• AUSGEWÄHLTER TEXT
+ + + + + + +
Beutetürken und Türkenbeute

Beutetürken und Türkenbeute

Die deutsch-türkischen Beziehungen sind älter, als viele es wahrhaben wollen. Bedingt durch historische Ereignisse entstanden die ersten Kontakte mehr oder weniger als Kriegsfolgen, doch ergaben sich daraus auch bemerkenswerte menschliche Verbindungen.  

Gegenstände, die in Europa aus Kriegen gegen osmanische Armeen erbeutet wurden, sind als Türkenbeute bekannt geworden. Neben typischen Waffen wie Dolchen und Krummsäbeln und anderen militärischen Ausrüstungsteilen waren dies auch kunsthandwerkliche Gegenstände und Prunkzelte. Teile dieser Türkenbeute werden noch heute in Ausstellungen gezeigt, vor allem in der so genannten Karlsruher Türkenbeute.

Nicht nur osmanische Gegenstände blieben infolge von Kriegen in Europa. Auch Menschen aus dem Osmanischen Reich fanden in Europa eine neue Heimat, wenn auch meist unfreiwllig. Kriegsgefangene wurden als lebende Beute versklavt und verschenkt oder verkauft. An Fürstenhöfen galt es im 17. Jahrhundert gewissermaßen als Statusmerkmal, im Hofstaat auch einen exotisch-orientalisch gekleideten jungen Mann vorzeigen zu können – lange bevor im 18. Jahrhundert die europäische  „Türkenmode“ oder „Turquerie“ einen ersten Höhepunkt erreichte mit ihrer Vorliebe für exotisch-orientalische Einrichtungsgegenstände, Stoffe und Speisen.
+ + + + + + +
• BEREITGESTELLTES MATERIAL
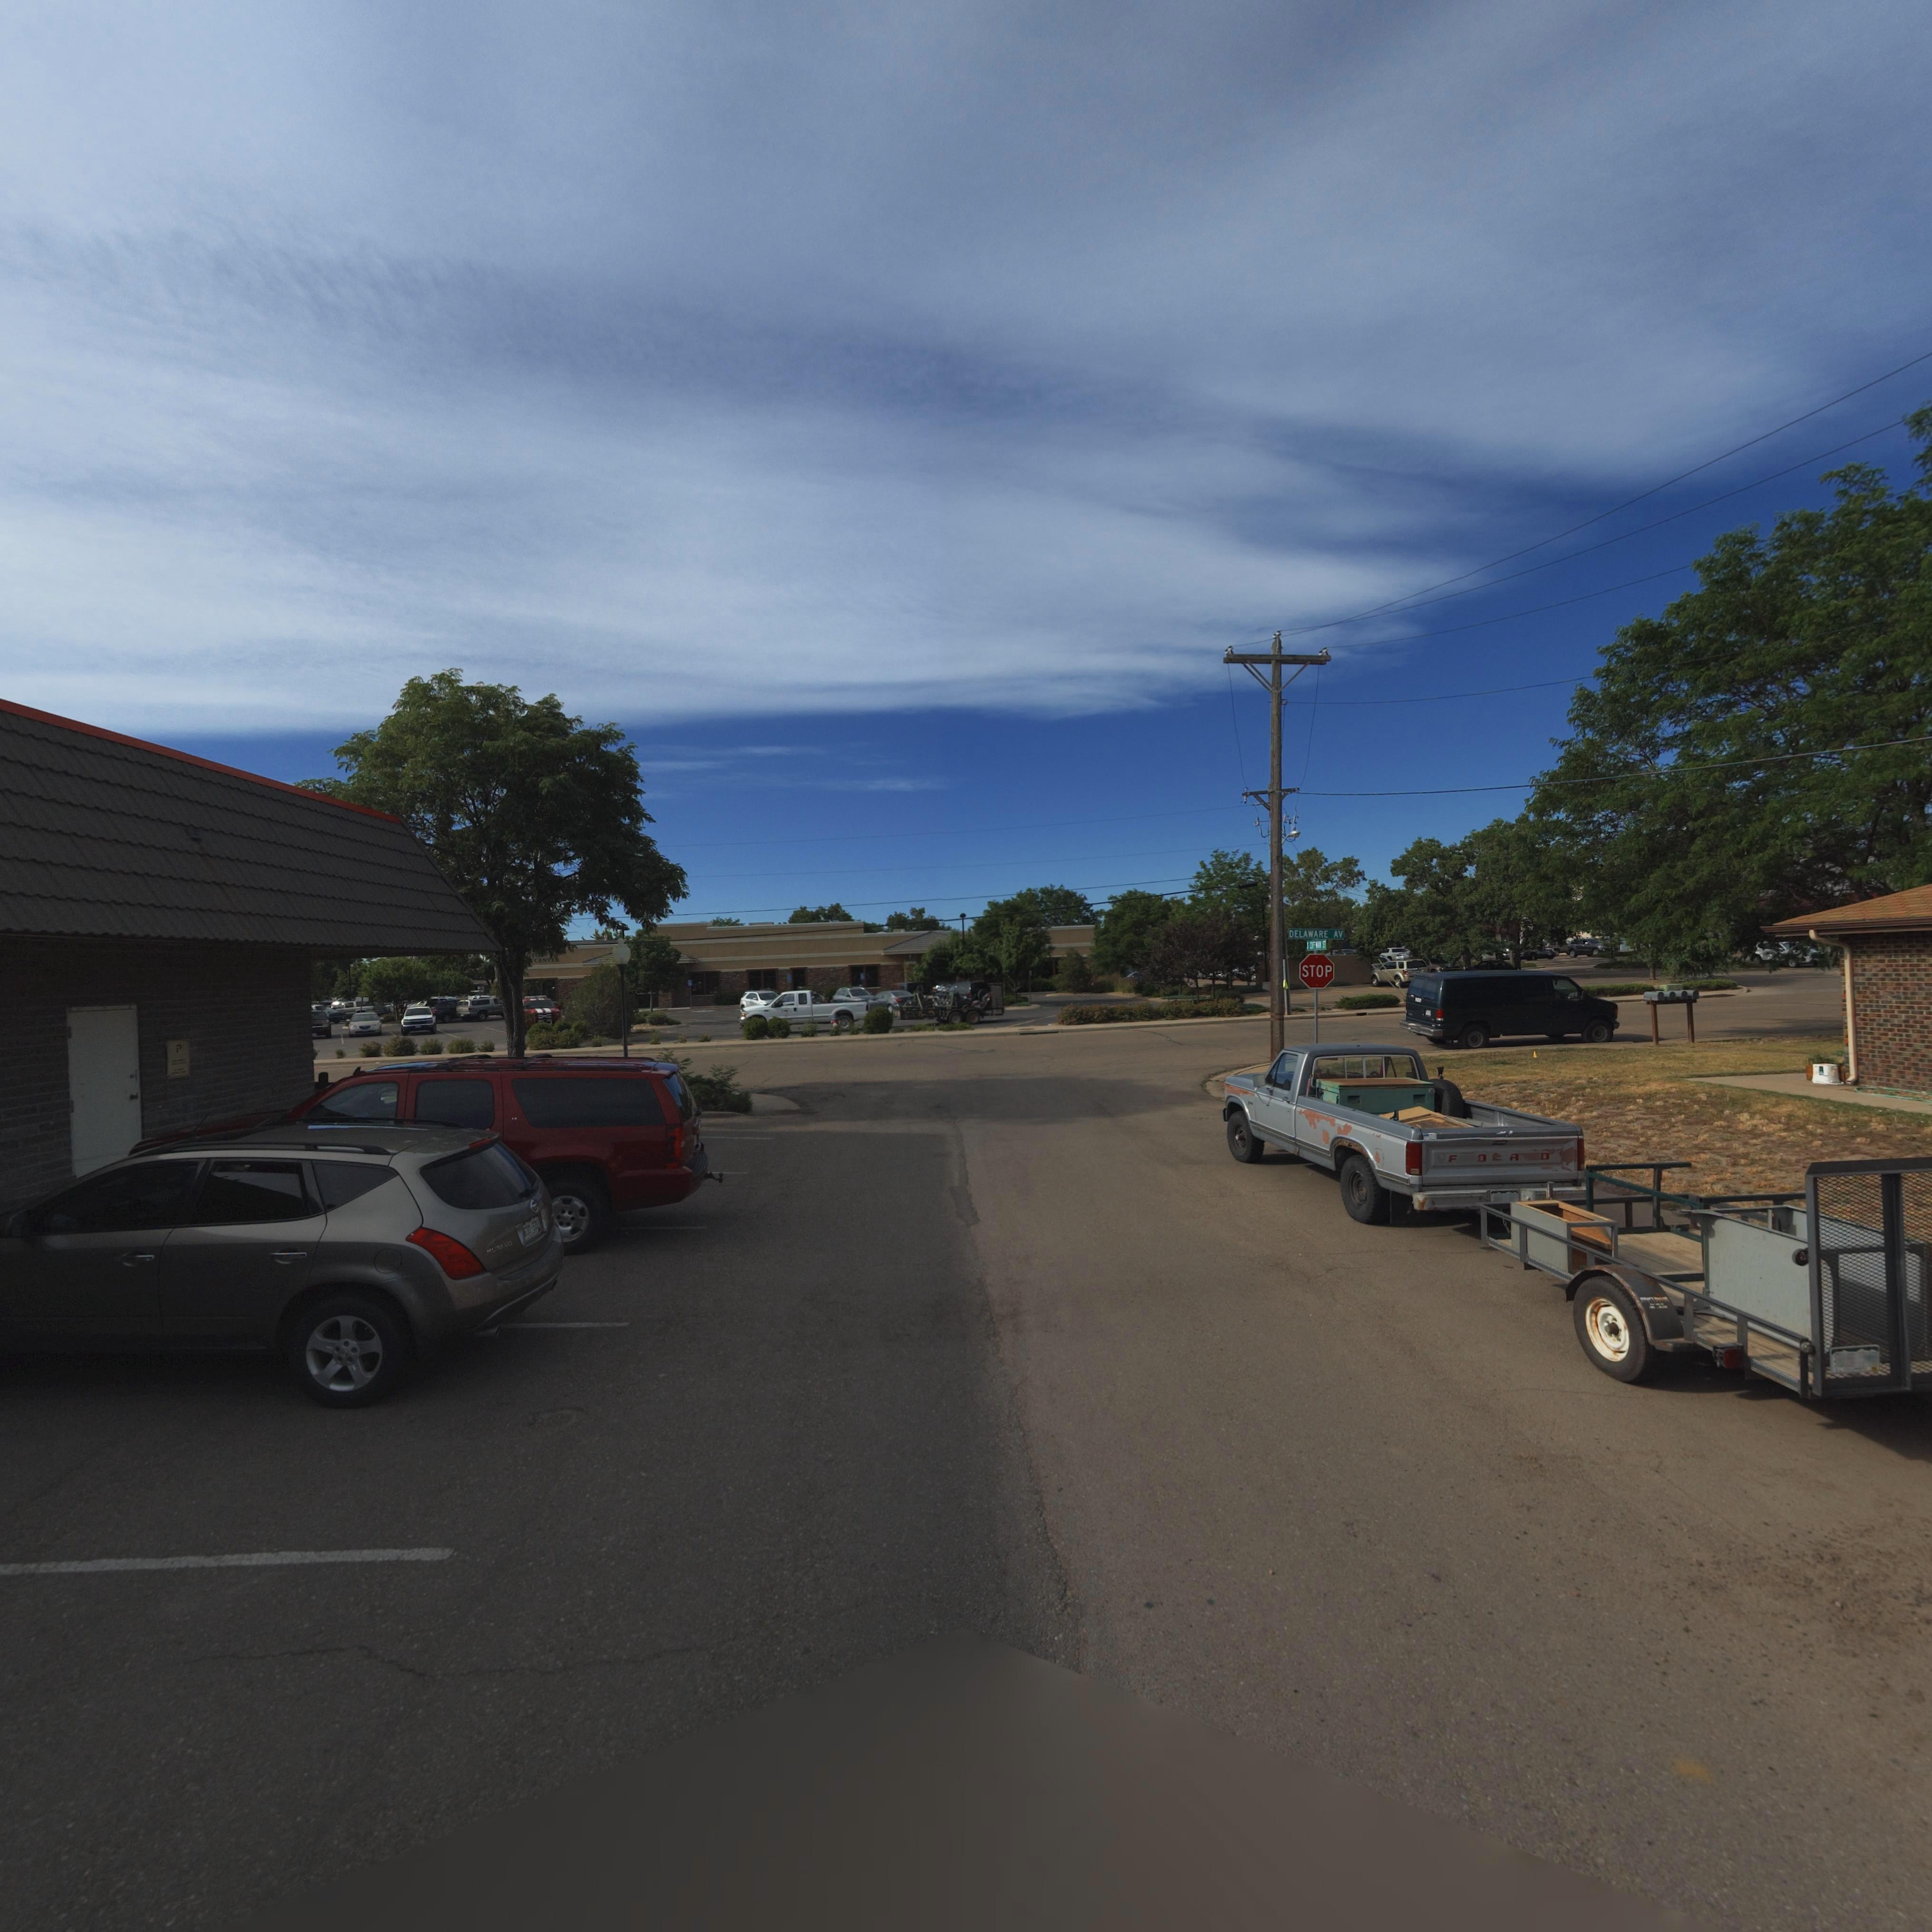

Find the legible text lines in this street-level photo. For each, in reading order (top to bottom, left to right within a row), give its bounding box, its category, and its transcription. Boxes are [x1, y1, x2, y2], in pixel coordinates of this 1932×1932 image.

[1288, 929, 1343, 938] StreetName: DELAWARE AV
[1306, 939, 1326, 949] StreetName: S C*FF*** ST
+ + + + + + +
• AUFGABENZIEL
Übertragen Sie den Satz „Kriegsgefangene wurden als lebende Beute versklavt und verschenkt oder verkauft.“ aus dem Text über die Türkenbeute ins Englische. Stützen Sie sich ausschließlich auf den Text.

• ANTWORT
Prisoners of war were enslaved as living booty and given away or sold.